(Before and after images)
══════

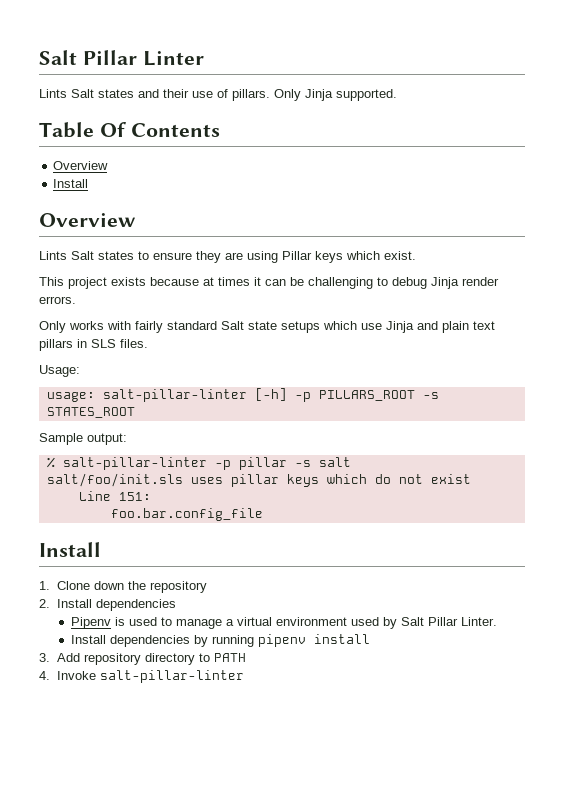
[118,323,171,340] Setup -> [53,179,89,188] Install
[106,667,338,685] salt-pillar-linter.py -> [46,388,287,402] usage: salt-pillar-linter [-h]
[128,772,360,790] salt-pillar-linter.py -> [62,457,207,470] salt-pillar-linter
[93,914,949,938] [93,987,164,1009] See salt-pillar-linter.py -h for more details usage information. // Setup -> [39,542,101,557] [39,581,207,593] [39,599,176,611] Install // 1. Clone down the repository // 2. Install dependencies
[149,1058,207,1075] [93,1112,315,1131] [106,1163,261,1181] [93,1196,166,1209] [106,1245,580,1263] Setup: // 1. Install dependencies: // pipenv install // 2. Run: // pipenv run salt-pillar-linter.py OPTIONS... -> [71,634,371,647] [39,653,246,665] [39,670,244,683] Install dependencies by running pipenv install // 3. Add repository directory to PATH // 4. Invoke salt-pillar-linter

══════

THE TASK – Some lines in the data above may hold the word "usage". Say how many, with no other words.

FINISHED EXERCISE – 2